> **Extrait du texte**:

Par ailleurs, je m’étonne que l’apprentissage et la formation professionnelle ne soient pas mis en avant, alors qu’ils peuvent être un levier puissant pour permettre à nos jeunes de s’insérer efficacement dans le monde du travail.

C’est ainsi que le projet de loi n’autorise plus les enseignements complémentaires préparant les élèves à des formations professionnelles, qui peuvent être proposés dès la classe de quatrième. Vouloir maintenir à tout prix un élève dans un parcours où il ne s’épanouit pas, c’est prendre le risque qu’il décroche et quitte le milieu scolaire. Au contraire, la formation ou l’apprentissage lui permettrait d’apprendre à connaître le monde de l’entreprise ; l’enseignement agricole est le meilleur des exemples à cet égard.

Mon inquiétude porte sur l’avenir des classes de quatrième de l’enseignement agricole, que l’article 33 du projet de loi met en péril. Si je me réjouis que le Gouvernement ait déposé un amendement visant à les prendre en compte, je regrette un peu de ne pas avoir été entendue sur ce sujet en commission. Cela étant, l’essentiel est que cet amendement existe.

Toujours à propos de l’enseignement agricole, la régionalisation de la formation professionnelle soulève également des questions. Comment s’articulera-t-elle avec le présent projet de loi et les lois à venir sur la décentralisation et sur le monde agricole ? De nombreuses zones d’ombre subsistent.

Le collège unique, au sens strict du terme, n’est pas la solution. Le collège doit être multiple et permettre aux élèves de trouver leur voie. Pour cela, il convient, au-delà du socle, de favoriser les parcours différenciés, parmi lesquels l’apprentissage. Il faut promouvoir la diversité des intelligences !

L’important, c’est que l’orientation des jeunes soit choisie et non subie, ce qui suppose que les enseignants, les parents et les enfants y soient pleinement associés et disposent d’une information complète.

Certains secteurs souffrent d’un véritable déficit d’image, alors qu’ils sont pourvoyeurs d’emplois et forment à des métiers en situation de pénurie de main-d’œuvre. C’est pourquoi je m’inquiète de la suppression du dispositif d’initiation aux métiers en alternance mis en place au bénéfice des jeunes de 15 ans sous statut scolaire par la loi du 28 juillet 2011 pour le développement de l’alternance, la sécurisation des parcours professionnels et le partage de la valeur ajoutée, dite loi Cherpion. Ce dispositif répond à un besoin spécifique des jeunes de moins de 16 ans achevant leur parcours au collège et ayant une idée claire de leur projet professionnel.

> **Détail de la tâche**: Pouvez-vous prolonger le texte sur l'apprentissage et l'enseignement agricole au-delà de sa dernière phrase ?

> **Données fournies**:
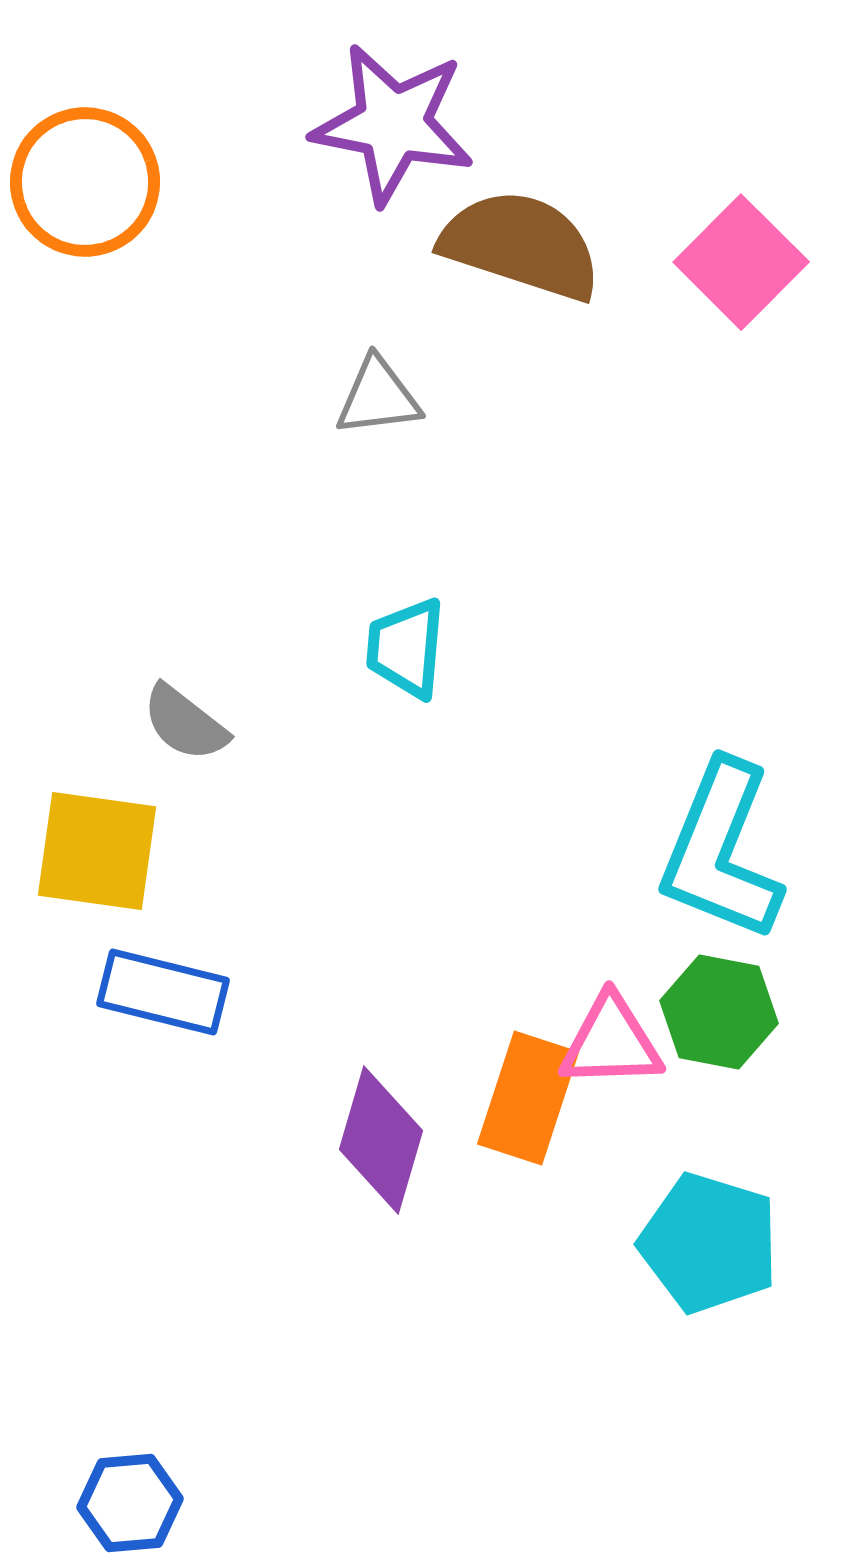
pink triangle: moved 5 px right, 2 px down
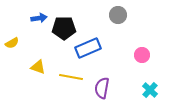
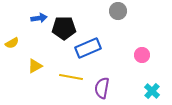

> **Réponse à l'exercice**:
L’apprentissage est une voie d’excellence : huit jeunes sur dix qui l’empruntent trouvent un emploi au terme de leur formation. Je pense donc qu’il faut maintenir le dispositif en question, qui est ancré dans la réalité des besoins des élèves. Sa suppression conduirait à des situations incohérentes : à la fin de leur troisième, des jeunes ayant acquis le socle commun de connaissances ne pourraient plus commencer une formation par l’apprentissage avant d’avoir atteint l’âge de 15 ans. Or l’apprentissage et la formation professionnelle préparent à plus de 500 métiers dans l’hôtellerie, l’informatique, le paramédical, l’artisanat et le bâtiment, tous secteurs dans lesquels les employeurs ont beaucoup de mal à recruter.

Cette filière constitue une possibilité supplémentaire offerte aux jeunes, l’emprunter n’est nullement une obligation ; elle ne représente ni un choix de seconde zone ni un choix par défaut. La place qui lui est accordée dans le système éducatif français est injuste au regard de ses performances et discriminatoire envers les jeunes qui ont opté pour ces parcours. Ces derniers se rendent bien compte que leur formation n’est pas toujours mise en avant, quand elle n’est pas dépréciée. Au bout du compte, pourtant, ils font partie de ceux qui trouvent un emploi.

Monsieur le ministre, votre projet de loi comporte bien trop de déclarations d’intention et ne prévoit pas assez de moyens pour les mettre en œuvre. En outre, il souffre de nombreux manques. Quant à la prétendue concertation destinée à le préparer, elle a été menée dans la précipitation, pendant les vacances d’été et alors même que le texte était pour ainsi dire rédigé !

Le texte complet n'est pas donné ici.